Ela comenta que seus pais não sabem que ela vai para a aula com motoristas muitas vezes desconhecidos. “Mas eles não ficariam preocupados, porque as pessoas que dão carona são sempre as mesmas, são sempre estudantes”, aponta.

Já os pais de Lilian Cavalheiro demostraram preocupação quando souberam que a filha é caroneira. “Eu contei que pegava carona e eles ficaram muito apreensivos, mas eu expliquei que só pego carona com amigos e quando o carro do motorista está cheio. Quando ele está sozinho, não vou. Então, eles entenderam”, diz a estudante.

Organização

As amigas Amabile Guarnieri e Maíta Bechara pegam carona todos os dias no mesmo local, na última quadra da rua Ibrahim Nobre antes da avenida Nações Unidas. E o movimento de caroneiros é tão intenso que os próprios estudantes organizam uma fila, por ordem de chegada. “Conforme os carros vão parando, o pessoal vai entrando na ordem em que chegou aqui. Nunca tem problemas, o pessoal respeita a ordem e todo mundo acaba conseguindo carona”, explica Amabile.

Além de ir para a Unesp de manhã e voltar para o Centro na hora do almoço, as amigas ainda retornam para o câmpus à tarde, para participar de outras aulas e atividades. “Eu economizo muito pegando carona, porque pagaria R$ 1,45 em cada passagem e seriam quatro por dia.

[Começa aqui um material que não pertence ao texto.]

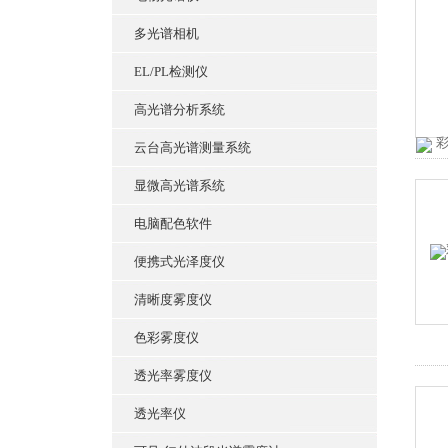
多光谱相机
EL/PL检测仪
高光谱分析系统
云台高光谱测量系统
显微高光谱系统
电脑配色软件
便携式光泽度仪
清晰度雾度仪
色彩雾度仪
透光率雾度仪
透光率仪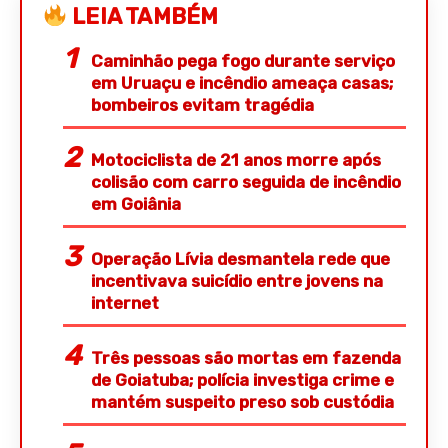
LEIA TAMBÉM
Caminhão pega fogo durante serviço
em Uruaçu e incêndio ameaça casas;
bombeiros evitam tragédia
Motociclista de 21 anos morre após
colisão com carro seguida de incêndio
em Goiânia
Operação Lívia desmantela rede que
incentivava suicídio entre jovens na
internet
Três pessoas são mortas em fazenda
de Goiatuba; polícia investiga crime e
mantém suspeito preso sob custódia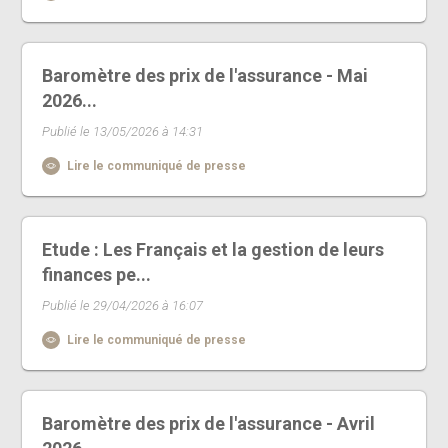
Baromètre des prix de l'assurance - Mai
2026...
Publié le 13/05/2026 à 14:31
Lire le communiqué de presse
Etude : Les Français et la gestion de leurs
finances pe...
Publié le 29/04/2026 à 16:07
Lire le communiqué de presse
Baromètre des prix de l'assurance - Avril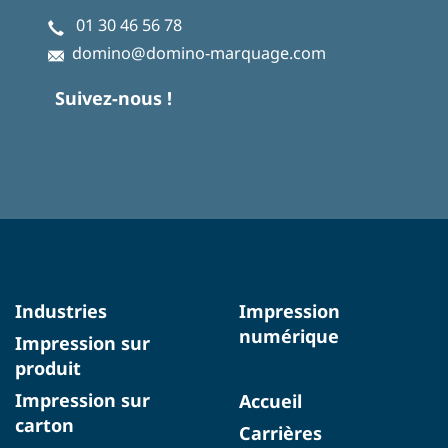
01 30 46 56 78
domino@domino-marquage.com
Suivez-nous !
Industries
Impression
numérique
Impression sur
produit
Impression sur
Accueil
carton
Carrières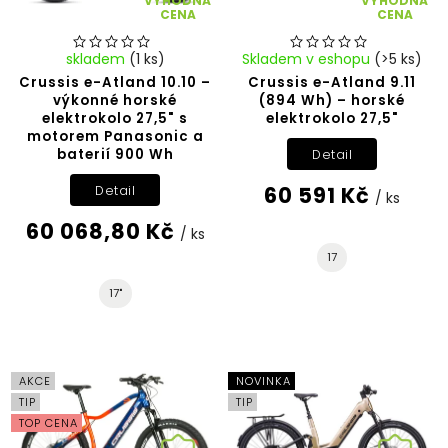
VÝHODNÁ
VÝHODNÁ
CENA
CENA
skladem
(1 ks)
Skladem v eshopu
(>5 ks)
Crussis e-Atland 10.10 –
Crussis e-Atland 9.11
výkonné horské
(894 Wh) – horské
elektrokolo 27,5" s
elektrokolo 27,5"
motorem Panasonic a
baterií 900 Wh
Detail
60 591 Kč
Detail
/ ks
60 068,80 Kč
/ ks
17
17"
AKCE
NOVINKA
TIP
TIP
TOP CENA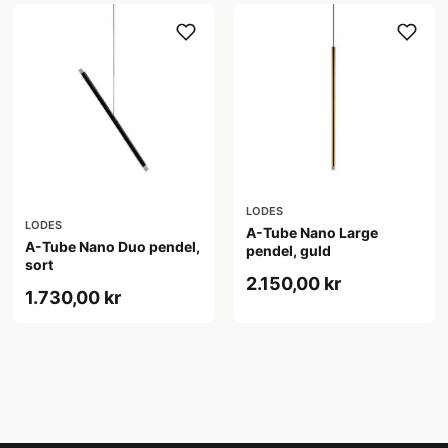
LODES
LODES
A-Tube Nano Large
A-Tube Nano Duo pendel,
pendel, guld
sort
2.150,00 kr
1.730,00 kr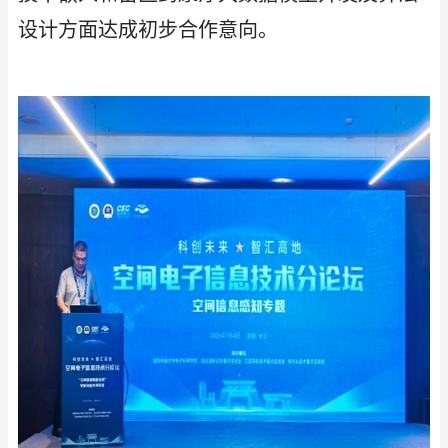
设计方面达成初步合作意向。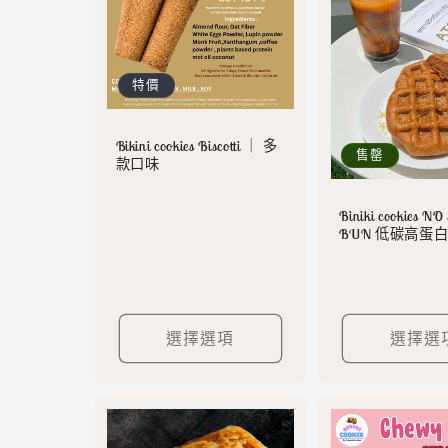
特價
Bikini cookies Biscotti ｜ 多
售罄
款口味
Biniki cookies N
BUN 低碳高蛋
選擇選項
選擇選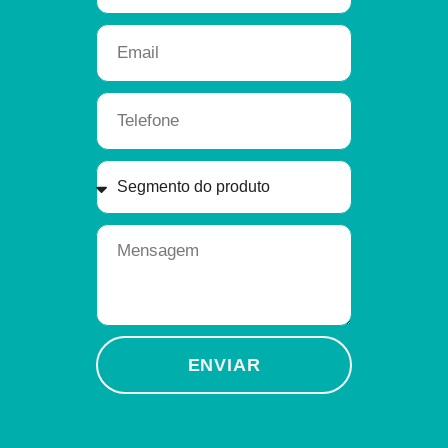
ENVIAR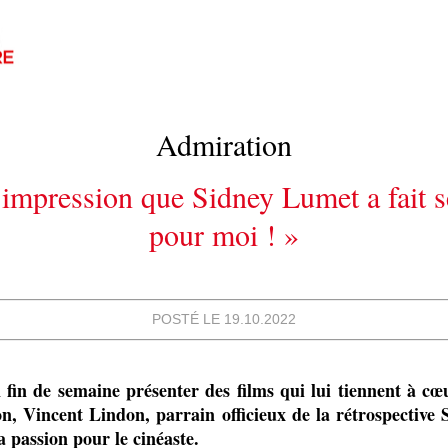
Admiration
l’impression que Sidney Lumet a fait s
pour moi ! »
POSTÉ LE 19.10.2022
n fin de semaine présenter des films qui lui tiennent à cœ
on, Vincent Lindon, parrain officieux de la rétrospective
a passion pour le cinéaste.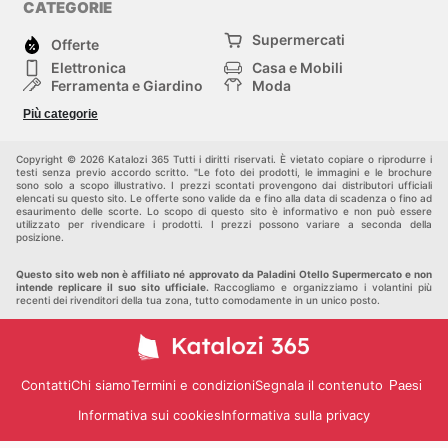
CATEGORIE
Supermercati
Offerte
Elettronica
Casa e Mobili
Ferramenta e Giardino
Moda
Salute e Bellezza
Sport e tempo libero
Più categorie
Bambini e Neonati
Animali Domestici
Altri
Copyright © 2026 Katalozi 365 Tutti i diritti riservati. È vietato copiare o riprodurre i
testi senza previo accordo scritto. "Le foto dei prodotti, le immagini e le brochure
sono solo a scopo illustrativo. I prezzi scontati provengono dai distributori ufficiali
elencati su questo sito. Le offerte sono valide da e fino alla data di scadenza o fino ad
esaurimento delle scorte. Lo scopo di questo sito è informativo e non può essere
utilizzato per rivendicare i prodotti. I prezzi possono variare a seconda della
posizione.
Questo sito web non è affiliato né approvato da Paladini Otello Supermercato e non
intende replicare il suo sito ufficiale.
Raccogliamo e organizziamo i volantini più
recenti dei rivenditori della tua zona, tutto comodamente in un unico posto.
Contatti
Chi siamo
Termini e condizioni
Segnala il contenuto
Paesi
Informativa sui cookies
Informativa sulla privacy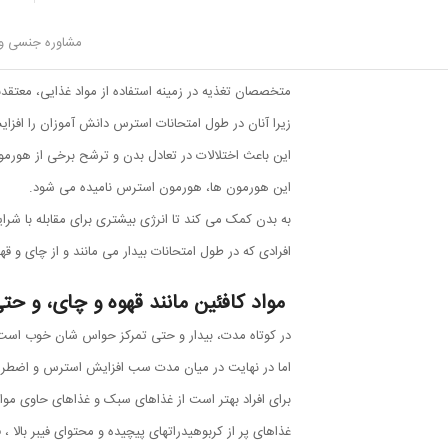
اصول تغدیه ای در زمان امتحانات
مشاوره جنسی و 
نوشیدن یک لیوان آب یا شیر با بیسکویت ها، آجیل تاثیر
متخصصان تغذیه در زمینه استفاده از مواد غذایی، معتقد
زیرا آنان در طول امتحانات استرس دانش آموزان را افز
این باعث اختلالات در تعادل بدن و ترشح برخی از هورمون
این هورمون ها، هورمون استرس نامیده می شود.
به بدن کمک می کند تا انرژی بیشتری برای مقابله با شرا
افرادی که در طول امتحانات بیدار می مانند و از چای و قه
مواد کافئین مانند قهوه و چای، و حت
در کوتاه مدت، بیدار و حتی تمرکز حواس شان خوب است
اما در نهایت در میان مدت سب افزایش استرس و اضطرا
برای افراد بهتر است از غذاهای سبک و غذاهای حاوی موا
غذاهای پر از کربوهیدراتهای پیچیده و محتوای فیبر بالا ، ف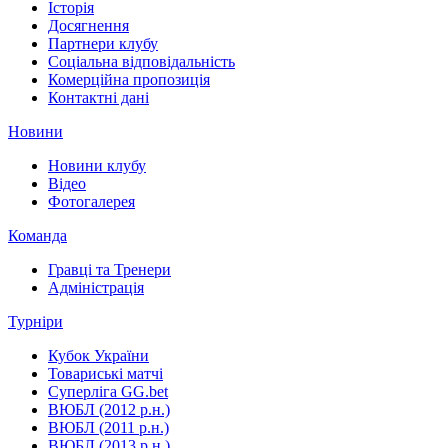
Історія
Досягнення
Партнери клубу
Соціальна відповідальність
Комерційна пропозиція
Контактні дані
Новини
Новини клубу
Відео
Фотогалерея
Команда
Гравці та Тренери
Адміністрація
Турніри
Кубок України
Товариські матчі
Суперліга GG.bet
ВЮБЛ (2012 р.н.)
ВЮБЛ (2011 р.н.)
ВЮБЛ (2013 р.н.)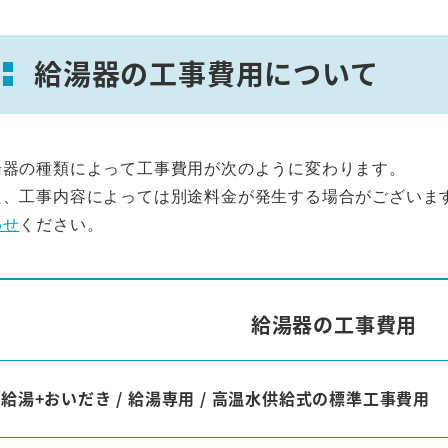
給湯器の工事費用について
湯器の種類によって工事費用が次のように変わります。
た、工事内容によっては別途料金が発生する場合がございま
わせ
ください。
給湯器の工事費用
給湯+おいだき / 給湯専用 / 高温水供給式の標準工事費用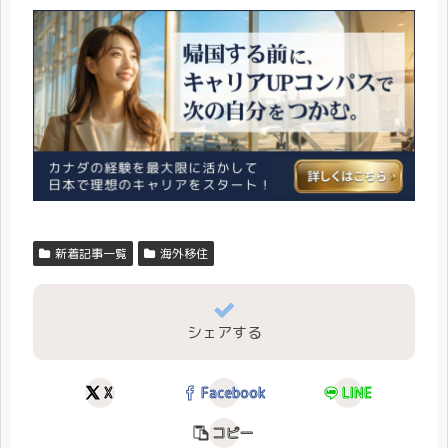
新着記事一覧
海外移住
シェアする
X
Facebook
LINE
コピー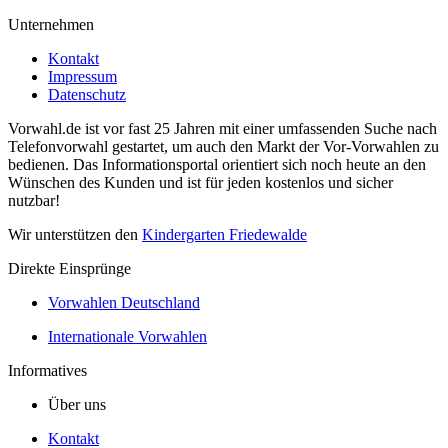
Unternehmen
Kontakt
Impressum
Datenschutz
Vorwahl.de ist vor fast 25 Jahren mit einer umfassenden Suche nach
Telefonvorwahl gestartet, um auch den Markt der Vor-Vorwahlen zu
bedienen. Das Informationsportal orientiert sich noch heute an den
Wünschen des Kunden und ist für jeden kostenlos und sicher
nutzbar!
Wir unterstützen den
Kindergarten Friedewalde
Direkte Einsprünge
Vorwahlen Deutschland
Internationale Vorwahlen
Informatives
Über uns
Kontakt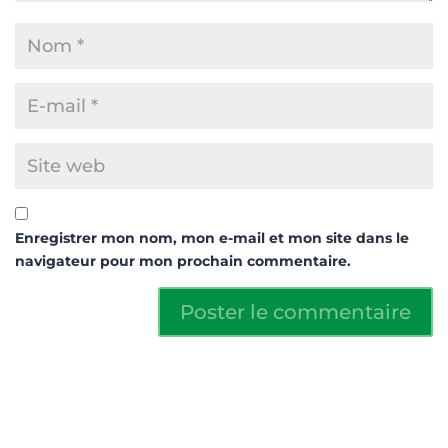
Enregistrer mon nom, mon e-mail et mon site dans le
navigateur pour mon prochain commentaire.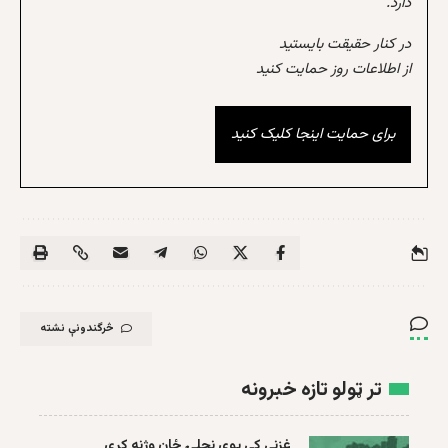
دارد.
در کنار حقیقت بایستید
از اطلاعات روز حمایت کنید
برای حمایت اینجا کلیک کنید
څرگندونې نشته
تر ټولو تازه خبرونه
غزني کې یوې نجلۍ ځان وژنه کړې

Minha economia passa de R$ 100,00 por mês”, observa Amabile.

É curioso observar que a maioria dos estudantes que aguardavam por carona nas proximidades da Nações Unidas era do sexo feminino. Todos os garotos com quem a reportagem do JC conversou tinham um esquema mais “organizado” de caronas.

Ao contrário das meninas, o estudante João Gabriel Contrucci não mantinha seu polegar levantado na Nações. “Eu deixo combinado com um amigo da minha sala, que passa por aqui e me pega todos os dias. A gente já fez as contas e eu chego a economizar R$ 40,00 por mês”, afirma.

Ele relata que o amigo motorista recebe uma contribuição dos caroneiros, entre R$ 10,00 e R$ 15,00 mensais, como uma ajuda de custo. “Como pegamos carona com ele todos os dias, a gente ajuda a pagar o combustível. Meu amigo não tira nada com isso, é só para rachar a despesa mesmo”, diz.

O major Lamoso orienta que os caroneiros - e principalmente as mulheres - devem sempre tentar pegar carona em grupo ou no mínimo em duas pessoas. “É mais aconselhável pegar carona sempre com outros universitários e evitar veículos de transporte de carga, como caminhões e caminhonetes. À noite, o pessoal também deve ficar em grupo e esperar pelos motoristas em locais iluminados ou em pontos de ônibus”, indica.

Segundo Lamoso, o melhor local para os estudantes conseguirem uma carona é próximo a pontos de ônibus ou em ruas com pouco movimento. “É um local de parada e os carros podem estacionar com maior segurança, sem atrapalhar o trânsito.”